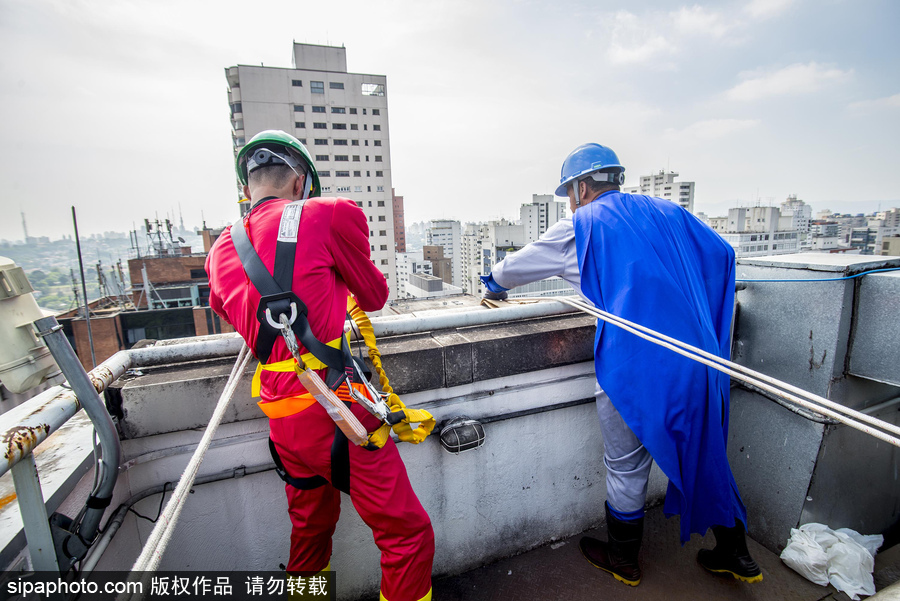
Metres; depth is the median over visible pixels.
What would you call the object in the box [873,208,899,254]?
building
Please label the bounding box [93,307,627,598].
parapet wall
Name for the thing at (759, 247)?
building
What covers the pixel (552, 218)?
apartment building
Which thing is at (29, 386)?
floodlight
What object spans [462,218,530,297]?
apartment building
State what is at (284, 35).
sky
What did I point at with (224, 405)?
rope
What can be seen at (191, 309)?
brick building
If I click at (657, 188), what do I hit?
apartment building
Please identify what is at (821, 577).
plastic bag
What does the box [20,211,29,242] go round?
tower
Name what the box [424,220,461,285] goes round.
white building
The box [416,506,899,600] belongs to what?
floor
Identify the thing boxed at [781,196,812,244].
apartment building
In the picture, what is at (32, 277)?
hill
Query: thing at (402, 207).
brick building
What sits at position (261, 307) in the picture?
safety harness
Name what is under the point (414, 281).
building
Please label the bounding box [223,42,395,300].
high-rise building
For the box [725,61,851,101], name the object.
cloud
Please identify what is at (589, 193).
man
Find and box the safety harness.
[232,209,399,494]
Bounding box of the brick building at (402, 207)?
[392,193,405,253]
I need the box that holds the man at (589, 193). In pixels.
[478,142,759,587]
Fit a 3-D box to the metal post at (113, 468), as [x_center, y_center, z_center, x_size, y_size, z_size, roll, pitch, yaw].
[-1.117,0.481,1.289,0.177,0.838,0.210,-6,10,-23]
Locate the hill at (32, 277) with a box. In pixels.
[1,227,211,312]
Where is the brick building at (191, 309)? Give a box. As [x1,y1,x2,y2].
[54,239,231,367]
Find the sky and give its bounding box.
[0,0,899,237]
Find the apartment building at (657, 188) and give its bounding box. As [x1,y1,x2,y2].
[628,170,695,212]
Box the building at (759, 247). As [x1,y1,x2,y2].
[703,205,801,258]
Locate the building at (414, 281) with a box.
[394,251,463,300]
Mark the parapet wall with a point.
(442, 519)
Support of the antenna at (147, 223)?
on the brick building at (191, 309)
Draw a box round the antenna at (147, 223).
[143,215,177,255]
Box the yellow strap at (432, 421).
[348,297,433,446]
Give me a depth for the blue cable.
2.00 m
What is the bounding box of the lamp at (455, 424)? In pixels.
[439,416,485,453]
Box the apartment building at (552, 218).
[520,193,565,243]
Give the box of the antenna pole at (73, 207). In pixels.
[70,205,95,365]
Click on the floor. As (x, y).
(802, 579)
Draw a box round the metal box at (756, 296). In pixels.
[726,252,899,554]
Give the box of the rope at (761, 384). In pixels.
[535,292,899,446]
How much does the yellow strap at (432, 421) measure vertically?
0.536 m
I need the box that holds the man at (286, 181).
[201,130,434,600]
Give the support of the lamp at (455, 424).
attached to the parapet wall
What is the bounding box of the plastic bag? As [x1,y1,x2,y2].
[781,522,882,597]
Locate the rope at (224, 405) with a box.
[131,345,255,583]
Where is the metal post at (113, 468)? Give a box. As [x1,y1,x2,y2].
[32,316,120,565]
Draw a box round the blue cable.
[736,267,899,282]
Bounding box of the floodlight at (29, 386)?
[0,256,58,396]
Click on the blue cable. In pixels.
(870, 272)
□ □ □ □
Problem to work on -> Retype all of the data above word for word, excluding the pictures.

Exercise output ->
Metres; depth is the median over visible pixels.
What would you call the object in the box [873,208,899,254]?
building
Please label the bounding box [93,307,627,598].
parapet wall
Name for the thing at (759, 247)?
building
What covers the pixel (552, 218)?
apartment building
Which thing is at (29, 386)?
floodlight
What object spans [462,218,530,297]?
apartment building
State what is at (284, 35).
sky
What did I point at with (224, 405)?
rope
What can be seen at (191, 309)?
brick building
If I click at (657, 188), what do I hit?
apartment building
Please identify what is at (821, 577).
plastic bag
What does the box [20,211,29,242] go round?
tower
Name what the box [424,220,461,285] goes round.
white building
The box [416,506,899,600] belongs to what?
floor
Identify the thing boxed at [781,196,812,244].
apartment building
In the picture, what is at (32, 277)?
hill
Query: thing at (402, 207).
brick building
What sits at position (261, 307) in the picture?
safety harness
Name what is under the point (414, 281).
building
Please label the bounding box [223,42,395,300].
high-rise building
For the box [725,61,851,101], name the object.
cloud
Please identify what is at (589, 193).
man
Find and box the safety harness.
[232,209,399,494]
Bounding box of the brick building at (402, 207)?
[392,193,405,253]
I need the box that holds the man at (589, 193). In pixels.
[478,142,759,587]
Fit a 3-D box to the metal post at (113, 468), as [x_center, y_center, z_center, x_size, y_size, z_size, roll, pitch, yaw].
[-1.117,0.481,1.289,0.177,0.838,0.210,-6,10,-23]
Locate the hill at (32, 277) with a box. In pixels.
[1,227,211,312]
Where is the brick building at (191, 309)? Give a box. As [x1,y1,x2,y2].
[54,239,231,367]
Find the sky and give its bounding box.
[0,0,899,237]
Find the apartment building at (657, 188) and give its bounding box. As [x1,y1,x2,y2].
[628,170,695,212]
Box the building at (759, 247). As [x1,y1,x2,y2].
[703,205,801,258]
Locate the building at (414, 281) with a box.
[394,251,463,300]
Mark the parapet wall with a point.
(442, 519)
Support of the antenna at (147, 223)?
on the brick building at (191, 309)
Draw a box round the antenna at (147, 223).
[143,215,177,255]
Box the yellow strap at (432, 421).
[348,297,433,446]
Give me a depth for the blue cable.
2.00 m
What is the bounding box of the lamp at (455, 424)? In pixels.
[439,416,485,453]
Box the apartment building at (552, 218).
[520,193,565,243]
Give the box of the antenna pole at (73, 207). In pixels.
[70,205,95,365]
Click on the floor. As (x, y).
(802, 579)
Draw a box round the metal box at (756, 296). In pixels.
[726,252,899,554]
Give the box of the rope at (761, 384). In pixels.
[535,292,899,446]
How much does the yellow strap at (432, 421) measure vertically?
0.536 m
I need the box that holds the man at (286, 181).
[201,130,434,600]
Give the support of the lamp at (455, 424).
attached to the parapet wall
What is the bounding box of the plastic bag? As [x1,y1,x2,y2].
[781,522,882,597]
Locate the rope at (224, 405) with a box.
[131,345,255,583]
Where is the metal post at (113, 468)? Give a box. As [x1,y1,x2,y2].
[32,316,120,565]
Draw a box round the blue cable.
[736,267,899,282]
Bounding box of the floodlight at (29, 386)?
[0,256,58,396]
Click on the blue cable. In pixels.
(870, 272)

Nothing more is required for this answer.